#### Problem description:
Return exactly the lines that run from the one with "none -> lemon [339,46,393,101]" to the last line of the entries below, both included, and nothing else.

#### Record excerpts:

== == ==

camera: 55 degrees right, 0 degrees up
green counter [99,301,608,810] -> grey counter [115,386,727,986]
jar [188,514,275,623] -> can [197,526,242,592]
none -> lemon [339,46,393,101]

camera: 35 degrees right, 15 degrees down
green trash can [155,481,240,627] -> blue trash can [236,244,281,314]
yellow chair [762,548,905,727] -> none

== == ==

#### Reply to the task:
none -> lemon [339,46,393,101]

camera: 35 degrees right, 15 degrees down
green trash can [155,481,240,627] -> blue trash can [236,244,281,314]
yellow chair [762,548,905,727] -> none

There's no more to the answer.